The Bauhaus (founded 1918, Weimar) and the Vkhutemas (founded 1920, Moscow) were two new schools established to enable radical social changes underway in Europe after World War I. The aim of both was to integrate the fine arts and crafts, which were previously separated, thereby erasing class distinctions. They both flourished in the 1920s and were terminated when reactionary political forces achieved power and saw them as an ideological threat. In their brief life-spans they managed—-by the combined brilliance of administrators, faculty and students—-to produce creative work that changed ideas and methods of art and design for decades to come. Shorn of their ethical and political purposes, however, their advances were reduced to stylistic choices. In the present postmodern, consumerist society, one can adopt a Bauhaus aesthetic or a Constructivist style without the slightest awareness of the ideas or intentions that inspired them. Such is the abstract nature of modernism, or the decadence of the present society, depending on point of view.

More recently, there have been other attempts at forming new, independent schools. The Architectural Association in London, which sprang to life in the 1960s and 70s was, to quote a recent commentor on this blog,  “originally formed as a ‘club’ of young architects who hired people to teach them what they were interested in knowing at that moment. No tenure, no repetition, no hierarchy.” The school continues today.

 SCI-ARC (the Southern California Institute of Architecture) was founded in 1971 by “a small group of emancipated faculty and students, most of whom had rejected the prevailing institutional models of the time, in favor of a more free-form intersection of teachers and learners, a patient critique of the old idioms, and an aggressive pursuit of the promise of an ever-renewable pedagogy.” The school continues today.

 The RIEAvico school (the Research Institute for Experimental Architecture) was instituted in a small village in Switzerland in the late 90s as an experiment in the education of architects, focusing on collaborative urban interventions. It no longer exists.

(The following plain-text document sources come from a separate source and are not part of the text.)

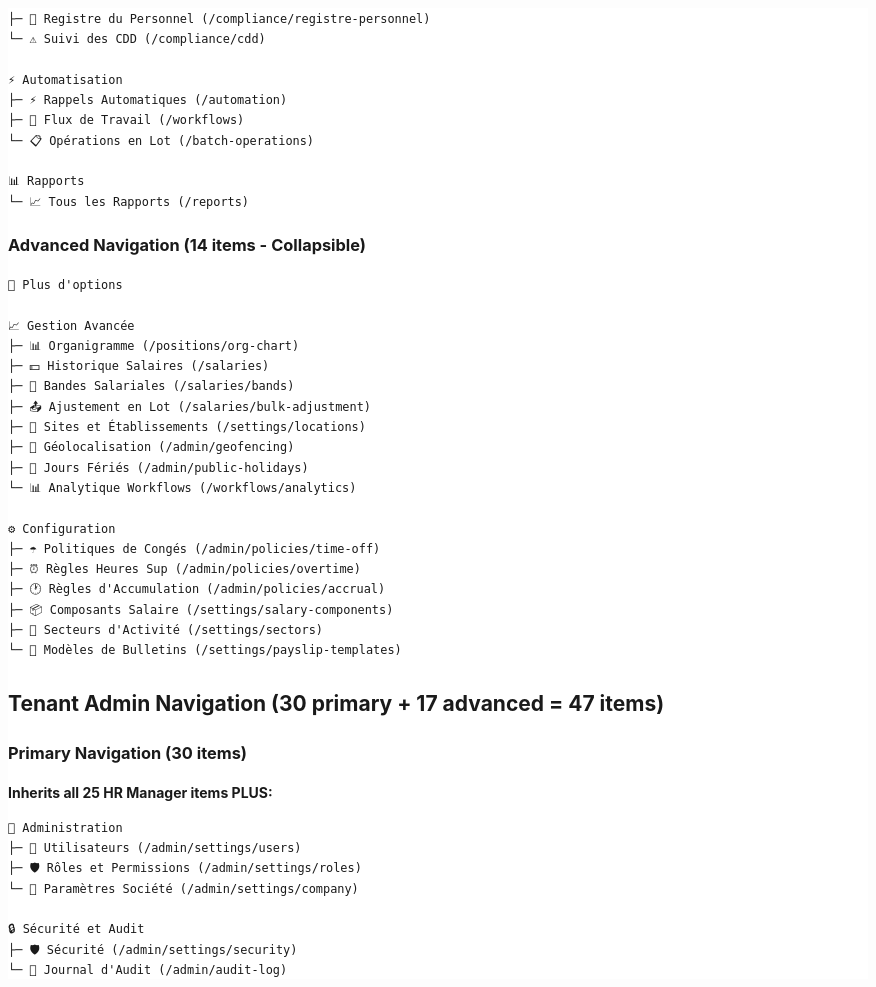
 ```
├─ 📖 Registre du Personnel (/compliance/registre-personnel)
└─ ⚠️ Suivi des CDD (/compliance/cdd)

⚡ Automatisation
├─ ⚡ Rappels Automatiques (/automation)
├─ 🔄 Flux de Travail (/workflows)
└─ 📋 Opérations en Lot (/batch-operations)

📊 Rapports
└─ 📈 Tous les Rapports (/reports)
```

### Advanced Navigation (14 items - Collapsible)

```
🔧 Plus d'options

📈 Gestion Avancée
├─ 📊 Organigramme (/positions/org-chart)
├─ 💵 Historique Salaires (/salaries)
├─ 📃 Bandes Salariales (/salaries/bands)
├─ 📤 Ajustement en Lot (/salaries/bulk-adjustment)
├─ 📍 Sites et Établissements (/settings/locations)
├─ 📍 Géolocalisation (/admin/geofencing)
├─ 📅 Jours Fériés (/admin/public-holidays)
└─ 📊 Analytique Workflows (/workflows/analytics)

⚙️ Configuration
├─ ☂️ Politiques de Congés (/admin/policies/time-off)
├─ ⏰ Règles Heures Sup (/admin/policies/overtime)
├─ 🕐 Règles d'Accumulation (/admin/policies/accrual)
├─ 📦 Composants Salaire (/settings/salary-components)
├─ 🏢 Secteurs d'Activité (/settings/sectors)
└─ 📄 Modèles de Bulletins (/settings/payslip-templates)
```

## Tenant Admin Navigation (30 primary + 17 advanced = 47 items)

### Primary Navigation (30 items)
**Inherits all 25 HR Manager items PLUS:**

```
🔐 Administration
├─ 👥 Utilisateurs (/admin/settings/users)
├─ 🛡️ Rôles et Permissions (/admin/settings/roles)
└─ 🏢 Paramètres Société (/admin/settings/company)

🔒 Sécurité et Audit
├─ 🛡️ Sécurité (/admin/settings/security)
└─ 📜 Journal d'Audit (/admin/audit-log)
```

 One thing we learn from all these attempts is that as schools move toward obtaining official approval, either by government or professional organizations, some energy vital to their independence is lost. Not all, but enough to say that becoming legitimized by the professional architectural community extracts a price in freedom of thought and method. Not a fatally high price, necessarily, but enough to raise the question: why is professional certification necessary? Why cannot a school of architecture remain free?

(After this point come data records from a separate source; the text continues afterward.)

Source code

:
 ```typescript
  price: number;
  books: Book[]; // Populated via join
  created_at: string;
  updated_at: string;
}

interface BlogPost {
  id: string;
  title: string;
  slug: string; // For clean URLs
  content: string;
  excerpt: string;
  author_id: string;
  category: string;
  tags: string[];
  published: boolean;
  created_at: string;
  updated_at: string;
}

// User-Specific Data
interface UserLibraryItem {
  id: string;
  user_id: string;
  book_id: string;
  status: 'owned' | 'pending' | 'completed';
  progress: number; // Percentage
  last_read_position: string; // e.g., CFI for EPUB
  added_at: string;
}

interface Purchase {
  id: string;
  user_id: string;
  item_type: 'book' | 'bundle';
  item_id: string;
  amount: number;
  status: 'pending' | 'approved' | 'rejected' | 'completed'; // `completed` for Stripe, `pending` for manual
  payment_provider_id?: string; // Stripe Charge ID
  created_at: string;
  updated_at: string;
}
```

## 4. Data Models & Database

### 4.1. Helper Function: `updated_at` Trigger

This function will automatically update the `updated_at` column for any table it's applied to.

Today, if one were founding a school of architecture with a radical program, defined in terms of philosophy, method, or the content of courses, past experience would seem to indicate that it should remain free of control, or even significant influence, by the established architectural profession. In such a school, no professional degree would be offered. If the school were connected to, say, a small college or university, a normal undergraduate degree could be offered. This would mean the students of architecture would necessarily study humanities, literature, language and other requirements for a ‘liberal arts’ degree—and that would be a very good thing. With such a degree, graduates could apply to one of many master of architecture programs, if they were interested in getting a professional degree. The crucial distinction is that their basic architectural education would be free of the constraints (some would say the bias) imposed by professional accrediting institutions.

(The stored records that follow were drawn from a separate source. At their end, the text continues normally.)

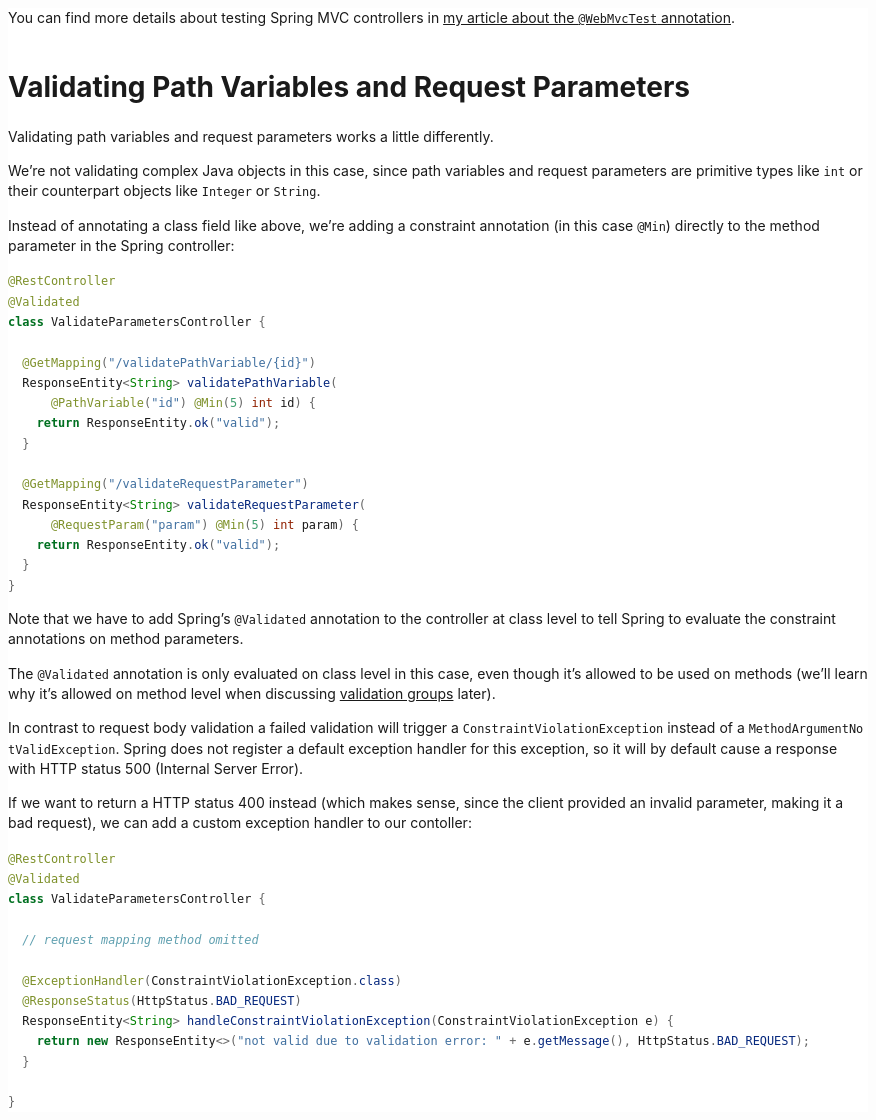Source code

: You can find more details about testing Spring MVC controllers in [my article about the `@WebMvcTest` annotation](https://reflectoring.io/spring-boot-web-controller-test/).

# **Validating Path Variables and Request Parameters**

Validating path variables and request parameters works a little differently.

We’re not validating complex Java objects in this case, since path variables and request parameters are primitive types like `int` or their counterpart objects like `Integer` or `String`.

Instead of annotating a class field like above, we’re adding a constraint annotation (in this case `@Min`) directly to the method parameter in the Spring controller:

```java
@RestController
@Validated
class ValidateParametersController {

  @GetMapping("/validatePathVariable/{id}")
  ResponseEntity<String> validatePathVariable(
      @PathVariable("id") @Min(5) int id) {
    return ResponseEntity.ok("valid");
  }

  @GetMapping("/validateRequestParameter")
  ResponseEntity<String> validateRequestParameter(
      @RequestParam("param") @Min(5) int param) {
    return ResponseEntity.ok("valid");
  }
}

```

Note that we have to add Spring’s `@Validated` annotation to the controller at class level to tell Spring to evaluate the constraint annotations on method parameters.

The `@Validated` annotation is only evaluated on class level in this case, even though it’s allowed to be used on methods (we’ll learn why it’s allowed on method level when discussing [validation groups](https://reflectoring.io/#using-validation-groups-to-validate-objects-differently-for-different-use-cases) later).

In contrast to request body validation a failed validation will trigger a `ConstraintViolationException` instead of a `MethodArgumentNotValidException`. Spring does not register a default exception handler for this exception, so it will by default cause a response with HTTP status 500 (Internal Server Error).

If we want to return a HTTP status 400 instead (which makes sense, since the client provided an invalid parameter, making it a bad request), we can add a custom exception handler to our contoller:

```java
@RestController
@Validated
class ValidateParametersController {

  // request mapping method omitted

  @ExceptionHandler(ConstraintViolationException.class)
  @ResponseStatus(HttpStatus.BAD_REQUEST)
  ResponseEntity<String> handleConstraintViolationException(ConstraintViolationException e) {
    return new ResponseEntity<>("not valid due to validation error: " + e.getMessage(), HttpStatus.BAD_REQUEST);
  }

}

```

An even more radical approach would be that the school of architecture would be completely independent, offering not an academically accredited degree of any kind but rather a diploma. It used to be, in Europe, that the diploma from a highly regarded ‘academy’ would be accepted by universities and professional programs of study, but the ‘Americanization’ of European university education has all but ended that practice. In any event, there are two groups of people unconcerned about professional degrees: those who want to study architecture, but not practice it, and the idealists, who will find their own ways to practice, and on their own terms.